> BRIEF A:
In the records below, count the lines that contain the string "stål" and give only that number.

> TEXT SEGMENT:
***
With the release of Core Lightning 26.06 “Quantam-Resistant Lightning Channel”, including bwatch, a major architectural contribution co-designed by Sangbida Chauhuri and Rusty Russell, an era comes to a close.
When Rusty Russell made his first commit on May 26, 2015, it carried the humble description:
"Initial silly cmdline util to create an openchannel packet."
Over the next eleven years, that small experiment became one of the world's leading Lightning implementations.
The numbers are difficult to comprehend.
Rusty authored 9,762 commits to Core Lightning.
Out of 18,098 total commits in the repository's history, 53.9% were written by him.
He reached a peak of 1,316 commits in 2018 and sustained an average of roughly 900 commits per year for nearly a decade. Even in 2026, he had already contributed 458 commits before stepping away.
His work spans every corner of the project:
- 1,212 commits to lightningd
- 891 commits to the test framework
- 544 commits to gossipd
- Hundreds more across channeld, connectd, wallet, routing, documentation, and infrastructure
What stands out most is not just the volume, but the precision.
Across nearly ten thousand commits, there were only 18 reverts.
***
> DATA EXTRACT:
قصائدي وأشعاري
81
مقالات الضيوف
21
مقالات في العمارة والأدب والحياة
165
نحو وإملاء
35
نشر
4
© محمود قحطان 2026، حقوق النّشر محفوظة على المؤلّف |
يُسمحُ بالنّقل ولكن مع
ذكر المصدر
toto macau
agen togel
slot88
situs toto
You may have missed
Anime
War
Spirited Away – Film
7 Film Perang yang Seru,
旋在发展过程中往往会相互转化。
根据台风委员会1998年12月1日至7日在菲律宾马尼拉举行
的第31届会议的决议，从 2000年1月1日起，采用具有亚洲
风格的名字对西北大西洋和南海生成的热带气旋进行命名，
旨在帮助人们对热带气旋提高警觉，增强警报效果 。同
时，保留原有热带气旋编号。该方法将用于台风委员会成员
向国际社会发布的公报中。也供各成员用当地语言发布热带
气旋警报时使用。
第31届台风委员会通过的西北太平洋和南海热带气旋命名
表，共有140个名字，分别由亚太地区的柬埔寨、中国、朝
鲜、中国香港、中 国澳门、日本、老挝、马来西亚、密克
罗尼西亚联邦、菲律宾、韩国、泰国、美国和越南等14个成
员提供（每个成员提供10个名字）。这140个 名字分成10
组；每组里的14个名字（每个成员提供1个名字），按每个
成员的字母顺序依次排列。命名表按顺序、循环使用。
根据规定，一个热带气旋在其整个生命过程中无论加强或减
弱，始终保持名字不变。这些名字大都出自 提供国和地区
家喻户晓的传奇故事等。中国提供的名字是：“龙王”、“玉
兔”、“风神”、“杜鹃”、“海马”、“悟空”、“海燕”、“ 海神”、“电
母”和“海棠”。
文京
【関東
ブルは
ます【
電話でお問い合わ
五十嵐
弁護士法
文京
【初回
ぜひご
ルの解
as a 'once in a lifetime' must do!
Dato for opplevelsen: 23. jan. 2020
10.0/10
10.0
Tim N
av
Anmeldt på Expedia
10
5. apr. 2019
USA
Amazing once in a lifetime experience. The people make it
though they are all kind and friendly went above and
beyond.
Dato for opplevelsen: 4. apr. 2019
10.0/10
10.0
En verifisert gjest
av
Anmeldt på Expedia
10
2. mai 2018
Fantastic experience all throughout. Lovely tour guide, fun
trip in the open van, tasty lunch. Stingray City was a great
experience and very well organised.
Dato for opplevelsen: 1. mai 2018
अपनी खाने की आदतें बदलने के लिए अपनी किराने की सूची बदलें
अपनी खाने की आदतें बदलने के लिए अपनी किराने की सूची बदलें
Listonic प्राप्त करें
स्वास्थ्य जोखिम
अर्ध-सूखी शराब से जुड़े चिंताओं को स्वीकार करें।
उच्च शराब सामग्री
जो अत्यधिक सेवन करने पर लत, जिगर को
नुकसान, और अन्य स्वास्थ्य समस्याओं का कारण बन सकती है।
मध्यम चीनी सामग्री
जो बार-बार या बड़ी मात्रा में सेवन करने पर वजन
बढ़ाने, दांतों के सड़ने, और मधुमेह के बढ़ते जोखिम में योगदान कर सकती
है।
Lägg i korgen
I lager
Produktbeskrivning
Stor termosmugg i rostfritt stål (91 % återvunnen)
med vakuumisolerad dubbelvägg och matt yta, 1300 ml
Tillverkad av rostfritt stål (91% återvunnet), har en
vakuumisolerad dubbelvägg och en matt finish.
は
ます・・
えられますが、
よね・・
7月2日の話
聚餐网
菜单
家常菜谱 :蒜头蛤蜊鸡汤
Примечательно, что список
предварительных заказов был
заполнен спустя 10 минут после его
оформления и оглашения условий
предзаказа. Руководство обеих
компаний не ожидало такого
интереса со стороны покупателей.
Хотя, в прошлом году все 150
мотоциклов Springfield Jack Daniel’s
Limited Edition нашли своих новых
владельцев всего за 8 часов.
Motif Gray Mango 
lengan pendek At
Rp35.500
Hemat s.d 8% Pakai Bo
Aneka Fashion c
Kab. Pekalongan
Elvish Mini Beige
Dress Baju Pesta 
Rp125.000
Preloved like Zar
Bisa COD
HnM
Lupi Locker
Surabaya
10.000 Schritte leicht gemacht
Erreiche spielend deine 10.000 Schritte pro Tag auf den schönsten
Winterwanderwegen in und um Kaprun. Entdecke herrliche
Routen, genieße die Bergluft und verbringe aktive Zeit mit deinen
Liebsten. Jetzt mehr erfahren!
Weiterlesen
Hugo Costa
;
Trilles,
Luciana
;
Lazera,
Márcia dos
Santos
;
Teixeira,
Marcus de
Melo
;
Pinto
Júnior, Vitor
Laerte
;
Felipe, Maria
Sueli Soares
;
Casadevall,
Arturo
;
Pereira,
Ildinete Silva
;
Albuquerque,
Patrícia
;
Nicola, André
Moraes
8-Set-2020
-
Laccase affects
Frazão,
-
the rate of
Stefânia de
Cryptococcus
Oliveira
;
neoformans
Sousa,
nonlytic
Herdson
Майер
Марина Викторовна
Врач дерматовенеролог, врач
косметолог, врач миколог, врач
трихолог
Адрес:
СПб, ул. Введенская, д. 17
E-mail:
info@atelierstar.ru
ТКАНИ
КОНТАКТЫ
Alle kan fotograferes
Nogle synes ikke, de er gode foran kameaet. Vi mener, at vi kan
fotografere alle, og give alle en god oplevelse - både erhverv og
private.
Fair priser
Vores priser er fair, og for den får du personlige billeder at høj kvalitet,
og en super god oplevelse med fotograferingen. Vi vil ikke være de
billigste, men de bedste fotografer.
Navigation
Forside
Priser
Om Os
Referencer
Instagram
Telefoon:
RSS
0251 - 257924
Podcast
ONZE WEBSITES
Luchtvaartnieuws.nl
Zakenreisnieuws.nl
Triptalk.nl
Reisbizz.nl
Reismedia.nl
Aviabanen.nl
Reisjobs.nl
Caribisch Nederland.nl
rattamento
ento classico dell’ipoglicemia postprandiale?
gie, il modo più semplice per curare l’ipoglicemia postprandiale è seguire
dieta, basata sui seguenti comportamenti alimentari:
***
> BRIEF B:
Reproduce in full the text above about Rusty Russell's contributions to Core Lightning, word for word.

> EXERCISE RESPONSE A:
2

> EXERCISE RESPONSE B:
With the release of Core Lightning 26.06 “Quantam-Resistant Lightning Channel”, including bwatch, a major architectural contribution co-designed by Sangbida Chauhuri and Rusty Russell, an era comes to a close.
When Rusty Russell made his first commit on May 26, 2015, it carried the humble description:
"Initial silly cmdline util to create an openchannel packet."
Over the next eleven years, that small experiment became one of the world's leading Lightning implementations.
The numbers are difficult to comprehend.
Rusty authored 9,762 commits to Core Lightning.
Out of 18,098 total commits in the repository's history, 53.9% were written by him.
He reached a peak of 1,316 commits in 2018 and sustained an average of roughly 900 commits per year for nearly a decade. Even in 2026, he had already contributed 458 commits before stepping away.
His work spans every corner of the project:
- 1,212 commits to lightningd
- 891 commits to the test framework
- 544 commits to gossipd
- Hundreds more across channeld, connectd, wallet, routing, documentation, and infrastructure
What stands out most is not just the volume, but the precision.
Across nearly ten thousand commits, there were only 18 reverts.